Secondo quanto previsto dal comma 2 dell’art. 2 del Decreto Legislativo 28 agosto 2000, n. 274  – Disposizioni sulla competenza penale del giudice di pace, a norma dell’articolo 14 della legge 24 novembre 1999, n. 468 –  il giudice di pace deve favorire, per quanto possibile, la conciliazione tra le parti effettuando un tentativo di accomodamento.

Alla luce di quanto prescritto il giudice di pace promuove, quando si tratta di reati perseguibili a querela di parte, il tentativo di conciliazione  tanto che l’art. 29 del D.lgs. 274/2000 prevede che il giudice possa rinviare l’udienza, per un periodo non superiore a due mesi, al fine di favorirlo.

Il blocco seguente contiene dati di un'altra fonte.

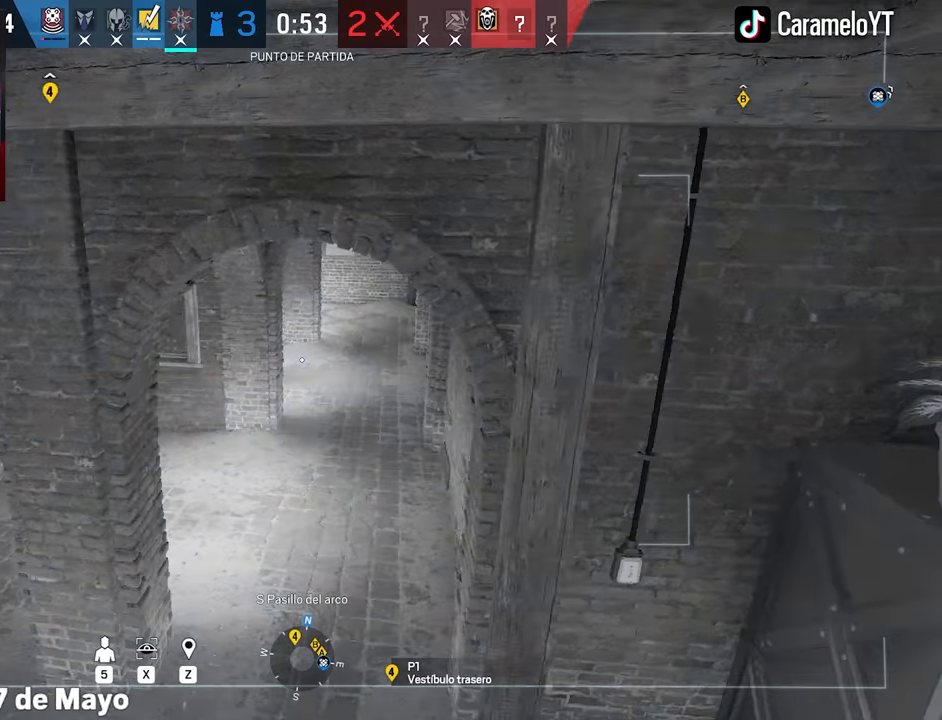
{"keys": [], "mouse": [], "events": []}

Se la conciliazione riesce, viene redatto il processo verbale che attesta la remissione di querela e la relativa accettazione. Per quanto attiene le spese, se non diversamente concordato, sono a carico del querelato.

In questo caso verrà emessa sentenza di non doversi procedere.

Qualora invece la conciliazione  ha esito negativo, si dichiara l’apertura del dibattimento prima del quale l’imputato è ammesso a presentare domanda di oblazione.